La colonna sonora di Alberto Iglesias è decisamente almodovariana, avvolgente e melodrammatica in alcuni passaggi, ansiogena e da noir quando gli archi prendono il sopravvento. Proprio questi, naturalmente, fanno pensare alle tante musiche composte da Bernard Herrmann per Alfred Hitchcock, e non è certo un caso che li sentiamo in uno dei momenti più hitchcockiani del film, quando Ingrid, a mezza scala (si pensi a Il sospetto e a Cary Grant che raggiunge la camera da letto di Joan Fontaine col celeberrimo bicchiere di latte), trova chiusa la porta rossa della stanza di Martha.
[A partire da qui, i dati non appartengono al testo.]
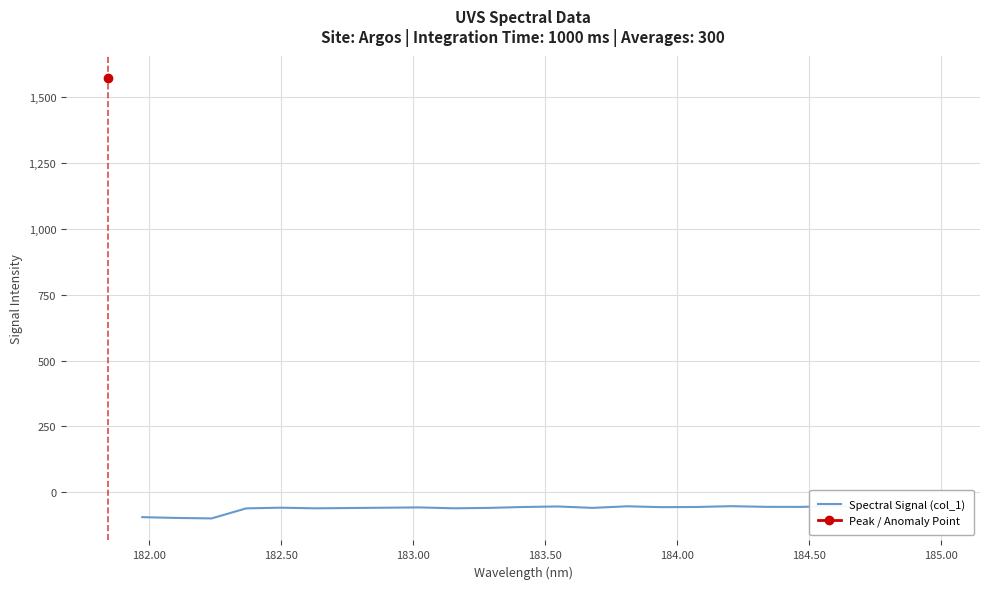

At which label is the value closest to -75?

183.00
Un discorso a parte meritano la scenografia e i suoi colori, elementi fondamentali nell'economia della pellicola. Prima di tutto la casa fuori da New York dove Martha decide di passare gli ultimi giorni della sua vita con Ingrid: si tratta in realtà di Casa Szoke, opera dello studio di architettura Aranguren + Gallegos, realizzata a un passo da Madrid, sul versante sud del Monte Abantos a San Lorenzo de El Escorial. Il complesso, immerso nella natura, è costituito da piccoli volumi con grandi vetrate collegati tra loro che assecondano il terreno scosceso. Al suo interno, così come all'interno della casa di New York, dominano i colori sgargianti di Almodóvar: tulipani gialli-arancio, fiocchi di neve rosa, e poi il rosso e verde ovunque.
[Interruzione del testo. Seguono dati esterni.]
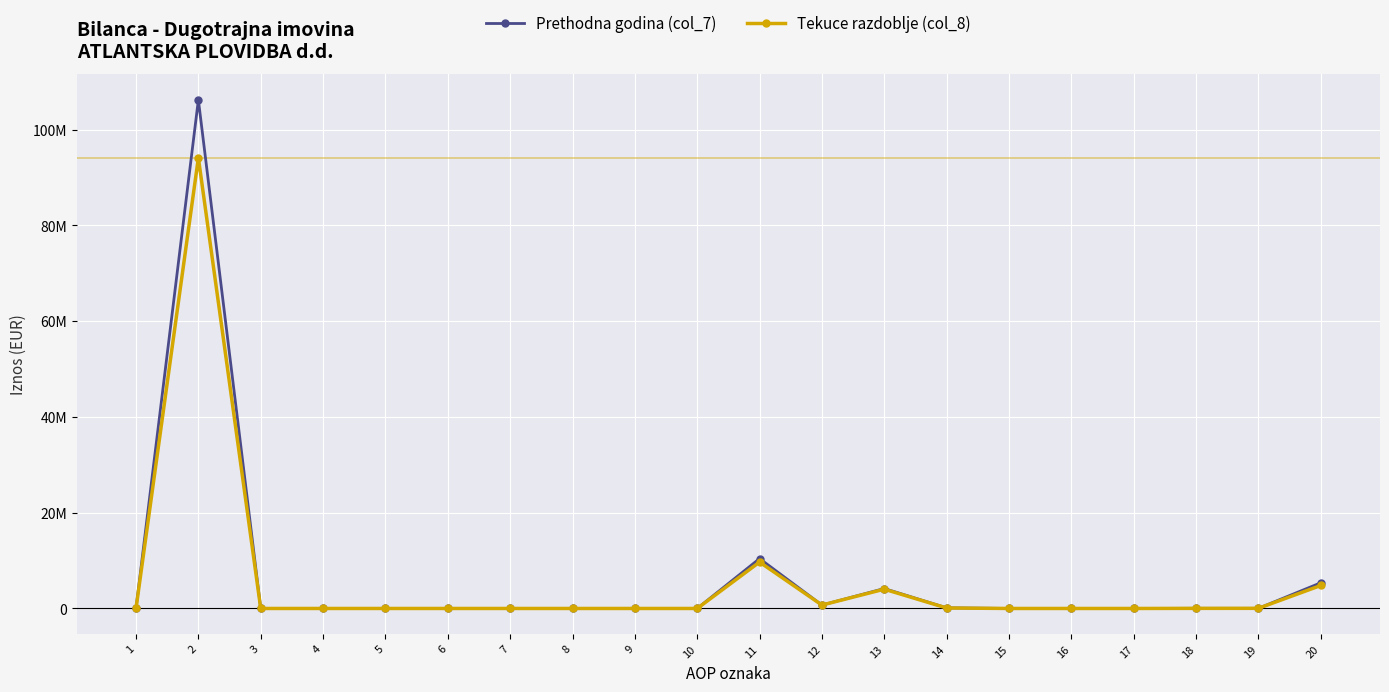

Is the value of Tekuce razdoblje (col_8) at 11 greater than the value of Prethodna godina (col_7) at 6?

Yes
Rossa è la porta della stanza di Martha, la Volvo di Ingrid, sono rossi e verdi i maglioni dei protagonisti, le sdraio a bordo piscina della villa, le fragole e il loro picciolo al centro della tavola in cucina e anche i due dettagli della sciarpa e della giacca poggiata sull'ultima sedia in Gente al sole, il dipinto di Edward Hopper (1960, New York, Smithsonian American Art Museum) che compare in una delle sale della villa.
Con la consueta nettezza priva di sfumature, la tela, che mostra una terrazza simile a quella in cui si sdraiano Ingrid e Martha, comunica silenzio, immobilità e inquietudine, caratteri e sentimenti che pervadono anche la pellicola di Pedro Almodóvar, tra razionalità, impegno civile e umanità.
Tra le opere inserite in scenografia, sopra il divano su cui conversano Martha e Ingrid, c'è la foto Duelo, Canosa di Puglia (2000), un omaggio a Cristina García Rodero, la prima fotografa spagnola entrata nella Magnum, che immortala tradizioni rurali e riti religiosi ancora persistenti, come in questo caso in cui fotografa un gruppo di donne di Canosa vestite in nero e col volto coperto, durante la processione del sabato santo dedicata alla Madonna Desolata.  
Sopra lo stesso divano, infine, ci sono anche il fazzoletto creato nel 1996 da Louise Bourgeois con la scritta I have been to hell and back. And let me tell you, it was wonderful e un ritratto di Tilda Swinton.
Per chiudere, un'ennesima immagine. Dopo che Ingrid si confida con lui sulle condizioni di salute dell'amica, un personal trainer vorrebbe abbracciarla, ma non può farlo da regolamento professionale, per non rischiare denunce dai clienti. Ingrid reagisce con un "mi sento abbracciata" ed è la sensazione che il pubblico affezionato ad Almodóvar avverte guardando La stanza accanto, bello, razionale, politico e colorato, ma a distanza, lasciandoci lucidi e consapevoli.